On Aug. 27, 2019, Austin Michael Willis called the Rogers Company in Ashland City to tell them someone is working at their plant pretending to be him.

The 22-year-old said he was shocked when company officials don’t believe him.

Willis claims he has never worked for the company or even been to Ashland City, yet when he called, the company said he was the one who was mistaken.

“I never even heard of their name. the woman i was talking to she thought i was lying. they had all my information, my social security card, my id, my address, exactly everything,” explained Willis.

When Ashland City police officer Rick Arguello went to the plant, he asked to speak to Austin Michael Willis.

“They said ‘yes, this man is working right now as a matter of fact,’ so they went and got him,” remembered Officer Arguello.

Factory officials produced a 15-year-old boy who can barely speak English.

MORE: Police: Honduran teen walks to America, assumes man’s identity to work at Ashland City manufacturing company

Rogers Company
(Photo: WKRN)

“I asked him if his name was Michael with that last name and he said he didn’t speak English, so I asked him what his name was and he could hardly pronounce it.

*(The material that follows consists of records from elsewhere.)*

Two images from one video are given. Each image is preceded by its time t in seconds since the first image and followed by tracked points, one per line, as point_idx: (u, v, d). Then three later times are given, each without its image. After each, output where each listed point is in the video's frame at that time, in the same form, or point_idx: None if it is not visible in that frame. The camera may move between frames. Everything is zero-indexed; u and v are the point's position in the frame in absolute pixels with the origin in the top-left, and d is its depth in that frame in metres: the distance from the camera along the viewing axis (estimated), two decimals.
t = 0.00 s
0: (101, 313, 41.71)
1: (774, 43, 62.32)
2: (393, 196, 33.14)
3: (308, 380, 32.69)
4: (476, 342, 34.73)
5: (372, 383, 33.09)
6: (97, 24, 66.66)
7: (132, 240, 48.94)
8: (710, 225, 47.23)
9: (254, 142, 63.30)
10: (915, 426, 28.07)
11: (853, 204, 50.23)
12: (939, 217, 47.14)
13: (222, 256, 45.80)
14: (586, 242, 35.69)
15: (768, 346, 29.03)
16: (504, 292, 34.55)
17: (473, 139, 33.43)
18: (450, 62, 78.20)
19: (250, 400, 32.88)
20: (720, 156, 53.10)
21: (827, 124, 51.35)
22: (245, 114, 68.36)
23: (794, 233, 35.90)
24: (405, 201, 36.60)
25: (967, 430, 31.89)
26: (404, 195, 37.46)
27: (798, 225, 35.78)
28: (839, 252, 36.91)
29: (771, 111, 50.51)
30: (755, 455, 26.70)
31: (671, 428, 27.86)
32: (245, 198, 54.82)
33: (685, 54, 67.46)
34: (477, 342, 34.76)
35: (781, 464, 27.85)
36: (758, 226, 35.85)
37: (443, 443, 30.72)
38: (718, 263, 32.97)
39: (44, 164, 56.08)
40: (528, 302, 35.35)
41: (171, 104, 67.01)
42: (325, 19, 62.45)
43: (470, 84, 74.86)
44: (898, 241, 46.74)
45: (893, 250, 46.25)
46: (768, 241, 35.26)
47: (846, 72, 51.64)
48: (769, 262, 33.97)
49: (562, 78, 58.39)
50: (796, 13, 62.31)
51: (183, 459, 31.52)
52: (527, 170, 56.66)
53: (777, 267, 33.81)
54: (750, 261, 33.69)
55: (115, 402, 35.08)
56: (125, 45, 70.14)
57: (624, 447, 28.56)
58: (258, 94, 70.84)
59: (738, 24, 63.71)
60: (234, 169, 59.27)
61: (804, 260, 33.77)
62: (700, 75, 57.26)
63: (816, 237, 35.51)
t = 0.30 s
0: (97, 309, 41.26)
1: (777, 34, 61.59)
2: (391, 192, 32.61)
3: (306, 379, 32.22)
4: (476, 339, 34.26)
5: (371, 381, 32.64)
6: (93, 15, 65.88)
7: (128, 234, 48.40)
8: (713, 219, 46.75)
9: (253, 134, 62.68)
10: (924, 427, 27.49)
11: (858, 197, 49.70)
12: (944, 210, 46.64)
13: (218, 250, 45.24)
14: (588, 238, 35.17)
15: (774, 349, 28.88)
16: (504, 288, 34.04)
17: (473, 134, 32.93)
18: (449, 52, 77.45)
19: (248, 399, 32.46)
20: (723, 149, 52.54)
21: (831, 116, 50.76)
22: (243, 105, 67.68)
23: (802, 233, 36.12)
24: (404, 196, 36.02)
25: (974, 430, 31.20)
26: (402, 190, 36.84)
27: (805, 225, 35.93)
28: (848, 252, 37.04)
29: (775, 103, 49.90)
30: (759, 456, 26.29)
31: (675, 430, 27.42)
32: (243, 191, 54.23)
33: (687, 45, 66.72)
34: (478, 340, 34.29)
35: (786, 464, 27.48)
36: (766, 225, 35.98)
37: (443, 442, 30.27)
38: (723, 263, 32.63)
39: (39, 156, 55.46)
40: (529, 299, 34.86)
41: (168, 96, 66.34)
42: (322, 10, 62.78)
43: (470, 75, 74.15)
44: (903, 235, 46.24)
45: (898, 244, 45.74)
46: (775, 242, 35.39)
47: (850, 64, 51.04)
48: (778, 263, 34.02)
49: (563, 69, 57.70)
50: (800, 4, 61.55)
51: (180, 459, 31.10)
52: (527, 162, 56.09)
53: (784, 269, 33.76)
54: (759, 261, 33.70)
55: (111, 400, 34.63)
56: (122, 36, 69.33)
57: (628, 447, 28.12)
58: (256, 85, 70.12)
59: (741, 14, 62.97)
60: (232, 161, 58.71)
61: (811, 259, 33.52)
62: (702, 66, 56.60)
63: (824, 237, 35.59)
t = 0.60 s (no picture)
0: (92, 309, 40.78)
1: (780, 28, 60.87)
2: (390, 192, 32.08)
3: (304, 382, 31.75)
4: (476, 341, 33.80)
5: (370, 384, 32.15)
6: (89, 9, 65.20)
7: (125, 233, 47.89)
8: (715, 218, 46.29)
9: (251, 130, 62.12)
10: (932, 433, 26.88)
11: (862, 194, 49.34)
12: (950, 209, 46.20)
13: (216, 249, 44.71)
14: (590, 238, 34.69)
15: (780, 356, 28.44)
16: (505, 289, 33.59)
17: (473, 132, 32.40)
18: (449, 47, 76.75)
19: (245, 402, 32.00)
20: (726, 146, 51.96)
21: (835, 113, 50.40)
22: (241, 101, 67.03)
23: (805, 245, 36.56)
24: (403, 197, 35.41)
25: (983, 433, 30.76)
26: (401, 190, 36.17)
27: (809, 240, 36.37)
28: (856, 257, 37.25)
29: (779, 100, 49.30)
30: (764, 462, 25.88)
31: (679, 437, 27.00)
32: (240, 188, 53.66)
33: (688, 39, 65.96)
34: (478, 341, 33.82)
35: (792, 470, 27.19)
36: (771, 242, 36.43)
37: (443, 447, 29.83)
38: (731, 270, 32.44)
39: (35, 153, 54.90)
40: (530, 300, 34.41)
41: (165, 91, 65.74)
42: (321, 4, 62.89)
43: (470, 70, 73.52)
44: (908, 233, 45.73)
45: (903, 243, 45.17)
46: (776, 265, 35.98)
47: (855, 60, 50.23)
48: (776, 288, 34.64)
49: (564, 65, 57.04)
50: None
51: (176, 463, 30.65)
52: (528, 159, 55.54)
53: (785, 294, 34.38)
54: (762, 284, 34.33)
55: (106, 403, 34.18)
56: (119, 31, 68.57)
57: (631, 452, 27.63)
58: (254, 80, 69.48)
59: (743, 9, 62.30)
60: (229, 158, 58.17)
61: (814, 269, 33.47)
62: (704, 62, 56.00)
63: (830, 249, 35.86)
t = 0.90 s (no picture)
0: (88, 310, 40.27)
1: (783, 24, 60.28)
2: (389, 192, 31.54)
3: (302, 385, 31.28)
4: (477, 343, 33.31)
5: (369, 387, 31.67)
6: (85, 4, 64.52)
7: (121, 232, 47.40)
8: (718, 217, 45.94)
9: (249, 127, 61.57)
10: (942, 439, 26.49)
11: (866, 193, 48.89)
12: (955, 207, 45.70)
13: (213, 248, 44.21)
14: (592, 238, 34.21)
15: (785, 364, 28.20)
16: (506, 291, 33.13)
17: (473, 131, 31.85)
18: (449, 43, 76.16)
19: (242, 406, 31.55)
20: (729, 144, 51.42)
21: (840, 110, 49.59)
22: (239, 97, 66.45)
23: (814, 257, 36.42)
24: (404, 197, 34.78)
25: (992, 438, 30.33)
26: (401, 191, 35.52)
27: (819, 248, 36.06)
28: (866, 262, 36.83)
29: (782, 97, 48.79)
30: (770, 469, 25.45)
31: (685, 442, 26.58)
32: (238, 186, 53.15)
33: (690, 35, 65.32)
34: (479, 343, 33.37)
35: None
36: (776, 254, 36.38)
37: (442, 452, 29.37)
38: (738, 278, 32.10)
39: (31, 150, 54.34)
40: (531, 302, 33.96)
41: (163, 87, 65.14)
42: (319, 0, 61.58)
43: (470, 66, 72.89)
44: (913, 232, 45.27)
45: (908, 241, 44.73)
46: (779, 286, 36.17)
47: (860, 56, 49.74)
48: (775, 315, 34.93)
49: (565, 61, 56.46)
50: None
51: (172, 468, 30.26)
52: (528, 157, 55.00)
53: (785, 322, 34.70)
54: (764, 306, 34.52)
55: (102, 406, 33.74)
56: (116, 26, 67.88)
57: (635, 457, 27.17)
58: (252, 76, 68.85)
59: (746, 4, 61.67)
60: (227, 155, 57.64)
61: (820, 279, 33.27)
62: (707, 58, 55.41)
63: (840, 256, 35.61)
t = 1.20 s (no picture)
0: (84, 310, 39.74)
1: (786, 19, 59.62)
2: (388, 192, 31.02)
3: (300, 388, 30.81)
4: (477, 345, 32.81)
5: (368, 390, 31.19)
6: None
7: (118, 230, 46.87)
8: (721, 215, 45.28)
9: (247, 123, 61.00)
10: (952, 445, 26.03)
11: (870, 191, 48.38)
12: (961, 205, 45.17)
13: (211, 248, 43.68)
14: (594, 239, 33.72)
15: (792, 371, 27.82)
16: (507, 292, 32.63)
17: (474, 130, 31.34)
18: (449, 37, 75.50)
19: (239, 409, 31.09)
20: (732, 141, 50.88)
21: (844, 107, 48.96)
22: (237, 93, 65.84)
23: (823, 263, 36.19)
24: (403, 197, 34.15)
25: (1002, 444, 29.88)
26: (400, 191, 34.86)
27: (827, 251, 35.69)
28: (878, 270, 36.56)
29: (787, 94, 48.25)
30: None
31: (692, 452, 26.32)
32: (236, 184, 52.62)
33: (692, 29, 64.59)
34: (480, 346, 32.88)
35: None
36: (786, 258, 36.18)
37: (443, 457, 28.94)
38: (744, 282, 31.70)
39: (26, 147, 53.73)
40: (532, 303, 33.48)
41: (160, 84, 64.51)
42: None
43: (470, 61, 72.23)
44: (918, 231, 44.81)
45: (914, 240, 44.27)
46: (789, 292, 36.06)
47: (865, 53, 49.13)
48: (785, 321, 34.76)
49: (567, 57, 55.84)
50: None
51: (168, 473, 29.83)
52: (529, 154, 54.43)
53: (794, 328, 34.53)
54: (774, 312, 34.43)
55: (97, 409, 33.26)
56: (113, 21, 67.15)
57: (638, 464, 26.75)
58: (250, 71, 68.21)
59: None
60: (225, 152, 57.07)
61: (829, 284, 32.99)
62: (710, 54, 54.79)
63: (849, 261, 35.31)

And I asked him to spell it and he had trouble spelling it. I asked him how old he was. He said 22. No 21. Well, what’s your birthday? He said ‘I don’t remember,’” recalled Arguello.

Officer Arguello told News 2 the worker looked like a young boy to him.

According to Officer Arguello, the company hired the 15-year-old boy who claims he walked to the United States from Honduras.

Somehow the teen crossed the border and made it to Middle Tennessee. Somehow he obtained a fake social security card, a fake Tennessee driver’s license and then fooled the HR department at the Rogers Company into giving him a factory job for 13 dollars an hour.

Rose Palermo, a long-time Nashville attorney who has been practicing law for more than 50 years, has strong thoughts.

“I really get disturbed when I hear immigrants categorized as criminals. I would say probably 95% of the people who come into this country, as immigrants, legally or illegally are looking for a better life,” said Palmero.

Palermo said she has handled countless cases involving immigrants.

“You have an illegal immigrant, working, but for his identity, he is working legally, he is paying taxes and paying into the system, he’ll never get the benefit of the social security or the income tax he is paying in, but he is paying into the system,” explained Palmero.

Police arrested the teen, placed him with the Department of Children’s Service and Immigration and Customs Enforcement was notified.

The current status of the young man is not known.

“It’s a sad situation for this child who has to come here and work and his parents are in their country and he is by himself,” said Officer Arguello.

“I’m not excusing him for breaking the law and coming in illegally, but I don’t see the harm that it is doing. I don’t like when people say they are taking jobs away from Americans. There are a lot of unfilled jobs, and the people willing work are the people who will come into this country and they are willing to work and they are willing to do anything,” added Palmero.

The Rogers Company issued a statement to News 2, which reads:

Rogers Manufacturing Corporation follows all Local, State and Federal laws during our hiring process. We make every effort to ensure the validity of all employees documentation upon hire by observation as well as uses the federal E-Verify system with all new hires. Furthermore RMC also aids all Local, State and Federal Law Enforcement to investigate and hold accountable those known to be using falsified documentation. We want to thank the Ashland City Police Department for bringing this to our attention and we will do all we can to aid in their investigation.